Pemprov DKI, kata Djarot, sejak 2013 ingin mengakuisisi Aetra dan Palyja. Namun hal itu masih terbentur dengan perjanjian kontrak.
"Karena memang prosesnya mau kita ambil alih, tahun berapa 2013-2014, kita masukkan ke Jakpro masih belum ada nego, belum ada deal. Makanya ketiga, saya suruh ketemu," ucap Djarot.
Sementara itu, PAM Jaya selaku BUMD pengelola air di Jakarta enggan menanggapi putusan tersebut. Pihaknya masih akan mempelajari putusan tersebut.
"Kami mempelajari poin-poinnya. Formalnya, saya dan Pemprov DKI harus mengadakan rapat mengevaluasi point by point sebelum menentukan sikap. Kenapa begitu, karena kita sudah tidak termasuk dalam pihak yang banding," kata Dirut PAM Jaya Erlan Hidayat.
Saat ini, lanjut dia, baru dapat memastikan bahwa pada 2023 nanti, PAM Jaya pasti bisa mengambil alih dan menjadi operator pengelola air minum di Jakarta.
"Dengan catatan semua proyek bisa kita bangun. Kalau kontrak 2023 berakhir," tegas Erlan.
Ada Saham Sandiaga?
Wakil Gubernur DKI Jakarta terpilih Sandiaga Uno ikut bicara terkait putusan Mahkamah Agung yang mengabulkan gugatan warga negara untuk menghentikan swastanisasi air di Jakarta.
Diketahui bahwa saham PT Aetra Air Jakarta dimiliki oleh perusahaan Recapital yang notabene merupakan milik Sandiaga Uno.
Dulu PT Aetra Air Jakarta merupakan perusahaan Inggris bernama PT Thames Jaya, yang kemudian dibeli sahamnya oleh Recapital pada 2000. Sandiaga bersama Rosan Roeslani adalah pendiri Recapital.
Sandiaga menyatakan, melalui perusahaannya Recapital, telah menjual sahamnya di PT Aetra Air Jakarta. Kata Sandiaga, hal itu dilakukan untuk menghindari kepentingan konflik setelah dia resmi menjabat nanti.
Keputusannya melepas saham di PT Aetra Air Jakarta terkesan bersamaan dengan MA yang baru saja memerintahkan Pemerintah Provinsi DKI Jakarta untuk memutus kontrak pengelolaan air dengan PT Aetra Air Jakarta demi menghentikan swastanisasi air di Jakarta.

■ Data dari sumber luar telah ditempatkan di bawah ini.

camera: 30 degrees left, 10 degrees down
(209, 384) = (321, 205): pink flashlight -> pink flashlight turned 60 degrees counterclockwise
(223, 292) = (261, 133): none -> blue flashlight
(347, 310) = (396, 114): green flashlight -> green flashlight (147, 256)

Namun Sandiaga membantah kalau keputusannya menjual saham tersebut ada kaitannya dengan putusan MA.
"Nggak ada sama sekali (kaitannya), saya sudah nggak mengurus perusahaan sudah cukup lama. Tapi saya senang teman-teman di dunia usaha menangkap keinginan saya," ujar Sandiaga di Kebayoran Baru, Jakarta Selatan, Kamis 12 Oktober 2017.
Sandiaga punya alasan tersendiri mengapa menjual saham PT Aetra.

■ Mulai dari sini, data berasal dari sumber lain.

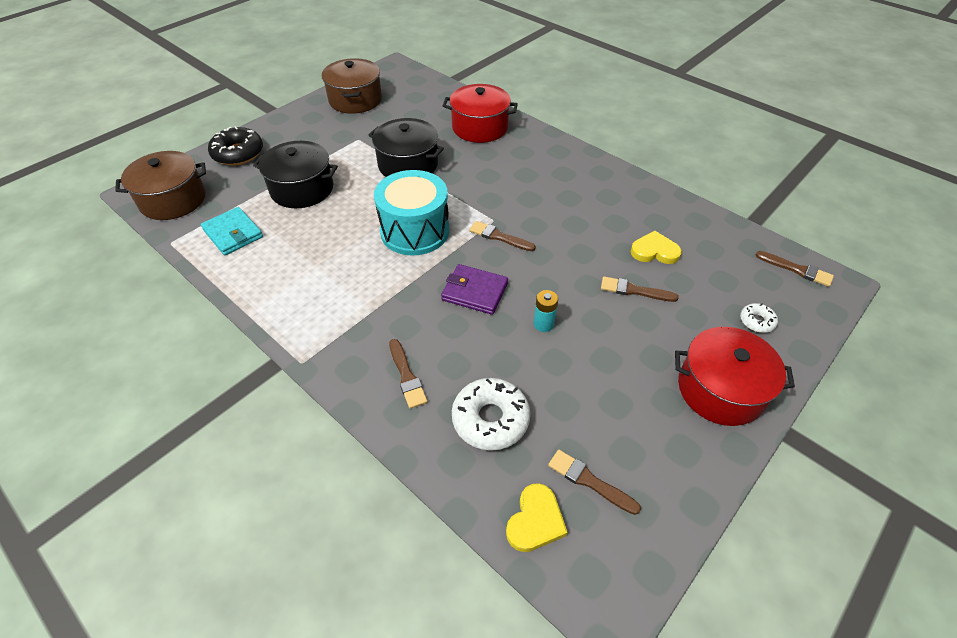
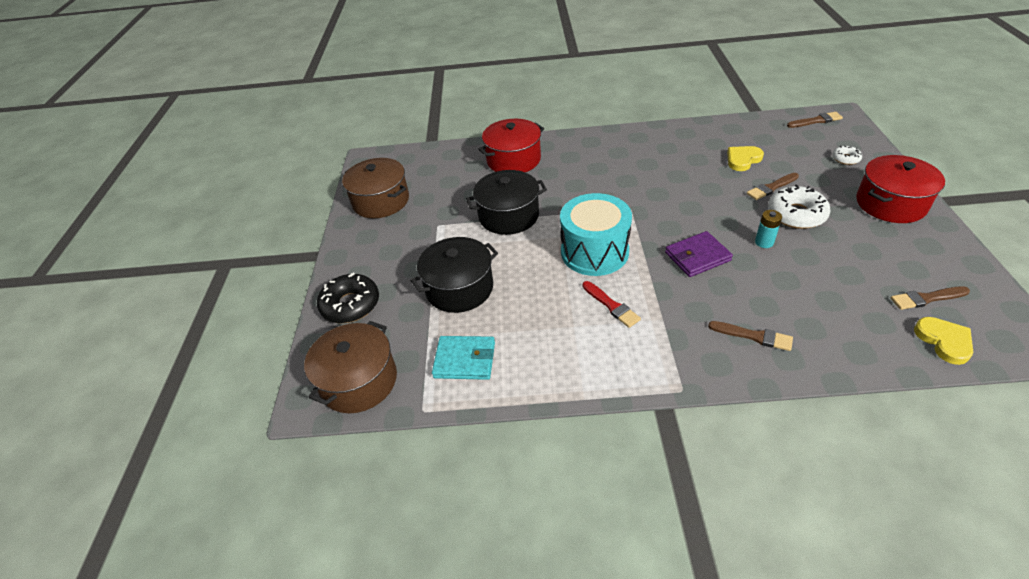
camera: 40 degrees left, 5 degrees down
(360, 274) = (611, 306): none -> red brush
(490, 419) = (835, 315): white donut -> white donut (796, 214)
(499, 237) = (651, 215): brown brush -> none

"Pertama saya ingin tidak ada benturan kepentingan. Saya tahu sistem jual saham itu susah dan repot. Tapi intinya kita tidak ingin potensi KKN," kata Sandiaga.
"Oleh kerena itu saya pastikan supaya seluruh jajaran baik di lingkungan Pemprov maupun di dunia usaha menyadari itu," tandasnya.